*** Opening Excerpted text ***
In a type less resource, the data type is unknown when the resource is first created. The application must choose from the available type less formats (see DXGI_FORMAT). You must specify the size of the memory to allocate and whether the runtime will need to generate the subtextures in a mipmap. However, the exact data format (whether the memory will be interpreted as integers, floating point values, unsigned integers etc.) is not determined until the resource is bound to the pipeline with a resource view. As the texture format remains flexible until the texture is bound to the pipeline, the resource is referred to as weakly typed storage. Weakly typed storage has the advantage that it can be reused or reinterpreted in another format as long as the number of components and the bit count of each component are the same in both formats.
*** Closing Excerpted text ***
*** Opening Data ***
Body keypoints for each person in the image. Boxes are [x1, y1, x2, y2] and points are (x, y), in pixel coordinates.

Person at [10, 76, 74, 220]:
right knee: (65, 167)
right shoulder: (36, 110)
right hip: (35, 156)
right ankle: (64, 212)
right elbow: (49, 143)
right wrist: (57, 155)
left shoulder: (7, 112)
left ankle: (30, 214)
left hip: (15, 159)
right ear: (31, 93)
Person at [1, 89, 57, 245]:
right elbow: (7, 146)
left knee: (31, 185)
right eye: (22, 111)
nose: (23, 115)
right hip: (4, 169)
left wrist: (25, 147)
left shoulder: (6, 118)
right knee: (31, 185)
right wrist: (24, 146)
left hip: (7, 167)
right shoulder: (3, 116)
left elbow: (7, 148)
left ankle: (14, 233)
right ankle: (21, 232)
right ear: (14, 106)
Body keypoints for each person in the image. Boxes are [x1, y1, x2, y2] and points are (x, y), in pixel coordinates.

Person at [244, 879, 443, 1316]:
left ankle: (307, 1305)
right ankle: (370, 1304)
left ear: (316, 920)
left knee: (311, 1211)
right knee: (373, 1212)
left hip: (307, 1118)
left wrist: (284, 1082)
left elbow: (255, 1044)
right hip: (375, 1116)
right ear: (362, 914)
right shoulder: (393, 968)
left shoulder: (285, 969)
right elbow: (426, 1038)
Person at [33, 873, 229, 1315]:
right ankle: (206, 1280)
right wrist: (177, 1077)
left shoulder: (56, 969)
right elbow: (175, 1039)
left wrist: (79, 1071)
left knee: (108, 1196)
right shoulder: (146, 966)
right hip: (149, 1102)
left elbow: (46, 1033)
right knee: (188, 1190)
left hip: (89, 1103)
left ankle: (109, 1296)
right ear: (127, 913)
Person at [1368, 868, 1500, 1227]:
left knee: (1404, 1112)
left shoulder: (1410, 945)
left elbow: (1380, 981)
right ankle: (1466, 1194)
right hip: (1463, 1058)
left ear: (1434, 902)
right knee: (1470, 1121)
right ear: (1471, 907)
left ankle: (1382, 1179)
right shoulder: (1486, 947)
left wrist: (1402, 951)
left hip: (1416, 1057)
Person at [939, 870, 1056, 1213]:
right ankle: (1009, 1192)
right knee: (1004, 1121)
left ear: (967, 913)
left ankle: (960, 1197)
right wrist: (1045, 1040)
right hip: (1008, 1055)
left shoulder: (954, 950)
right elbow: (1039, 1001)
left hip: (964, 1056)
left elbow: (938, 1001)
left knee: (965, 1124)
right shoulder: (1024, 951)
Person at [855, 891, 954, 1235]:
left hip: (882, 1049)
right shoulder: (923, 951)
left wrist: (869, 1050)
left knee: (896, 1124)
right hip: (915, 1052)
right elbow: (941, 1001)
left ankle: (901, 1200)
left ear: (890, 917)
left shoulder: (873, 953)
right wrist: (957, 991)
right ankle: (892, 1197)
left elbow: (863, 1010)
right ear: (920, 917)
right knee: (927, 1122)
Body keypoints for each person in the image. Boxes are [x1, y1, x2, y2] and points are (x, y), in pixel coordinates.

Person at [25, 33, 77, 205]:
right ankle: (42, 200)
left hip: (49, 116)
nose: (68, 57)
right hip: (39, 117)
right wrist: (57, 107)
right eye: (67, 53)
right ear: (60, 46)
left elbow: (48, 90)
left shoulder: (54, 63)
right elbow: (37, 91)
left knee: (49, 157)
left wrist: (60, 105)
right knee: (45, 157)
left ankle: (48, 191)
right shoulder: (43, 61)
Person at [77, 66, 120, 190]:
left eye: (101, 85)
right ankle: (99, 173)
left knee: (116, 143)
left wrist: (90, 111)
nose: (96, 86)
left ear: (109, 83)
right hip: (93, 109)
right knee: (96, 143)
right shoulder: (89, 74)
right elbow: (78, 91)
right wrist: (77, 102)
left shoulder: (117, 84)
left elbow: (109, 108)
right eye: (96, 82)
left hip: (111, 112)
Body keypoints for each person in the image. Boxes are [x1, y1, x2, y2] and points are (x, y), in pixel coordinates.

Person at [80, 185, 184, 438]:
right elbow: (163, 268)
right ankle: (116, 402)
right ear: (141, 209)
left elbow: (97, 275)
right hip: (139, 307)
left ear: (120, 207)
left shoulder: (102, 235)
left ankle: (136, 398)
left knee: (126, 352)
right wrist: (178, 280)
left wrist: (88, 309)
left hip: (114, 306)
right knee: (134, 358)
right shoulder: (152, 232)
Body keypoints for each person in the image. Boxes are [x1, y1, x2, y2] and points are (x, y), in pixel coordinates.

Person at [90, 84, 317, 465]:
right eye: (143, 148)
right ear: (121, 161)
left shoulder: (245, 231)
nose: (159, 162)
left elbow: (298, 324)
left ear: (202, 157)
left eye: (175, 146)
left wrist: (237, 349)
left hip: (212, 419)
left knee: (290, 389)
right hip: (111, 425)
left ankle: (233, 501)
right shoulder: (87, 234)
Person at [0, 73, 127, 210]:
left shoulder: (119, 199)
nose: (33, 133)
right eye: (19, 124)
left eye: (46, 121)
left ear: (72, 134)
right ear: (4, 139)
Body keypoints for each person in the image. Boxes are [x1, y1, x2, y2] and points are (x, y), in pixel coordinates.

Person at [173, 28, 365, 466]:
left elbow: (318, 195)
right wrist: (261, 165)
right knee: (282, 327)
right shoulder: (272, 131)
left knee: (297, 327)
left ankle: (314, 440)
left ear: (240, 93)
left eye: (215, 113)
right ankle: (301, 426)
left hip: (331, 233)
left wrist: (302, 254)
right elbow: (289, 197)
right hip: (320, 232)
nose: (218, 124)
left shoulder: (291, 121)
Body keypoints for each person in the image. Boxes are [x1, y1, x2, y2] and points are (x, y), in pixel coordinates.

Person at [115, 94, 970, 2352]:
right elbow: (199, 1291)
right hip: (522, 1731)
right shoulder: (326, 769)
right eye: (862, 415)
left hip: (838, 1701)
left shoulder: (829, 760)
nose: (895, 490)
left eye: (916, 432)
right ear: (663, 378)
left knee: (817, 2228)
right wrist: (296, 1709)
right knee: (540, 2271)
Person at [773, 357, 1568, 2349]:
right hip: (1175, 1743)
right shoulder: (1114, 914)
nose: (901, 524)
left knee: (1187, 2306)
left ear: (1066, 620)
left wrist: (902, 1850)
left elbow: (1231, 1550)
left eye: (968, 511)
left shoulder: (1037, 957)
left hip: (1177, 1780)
*** Closing Data ***
▶ Task instructions:
Pick up the text about typeless resources after its last sentence and continue it.

▶ Response to this task:
A single resource can be bound to multiple pipeline stages as long as each has a unique view, which fully qualifies the formats at each location. For example, a resource created with the format DXGI_FORMAT_R32G32B32A32_TYPELESS could be used as a DXGI_FORMAT_R32G32B32A32_FLOAT and a DXGI_FORMAT_R32G32B32A32_UINT at different locations in the pipeline simultaneously.

Resource Views

Resources can be stored in general purpose memory formats so that they can be shared by multiple pipeline stages. A pipeline stage interprets resource data using a view. A resource view is conceptually similar to casting the resource data so that it can be used in a particular context.

A view can be used with a typeless resource. That is, you can create a resource at compile time and declare the data type when the resource is bound to the pipeline. A view created for a typeless resource always has the same number of bits per component; the way the data is interpreted is dependent on the format specified. The format specified must be from the same family as the typeless format used when creating the resource. For example, a resource created with the R8G8B8A8_TYPELESS format cannot be viewed as a R32_FLOAT resource even though both formats may be the same size in memory.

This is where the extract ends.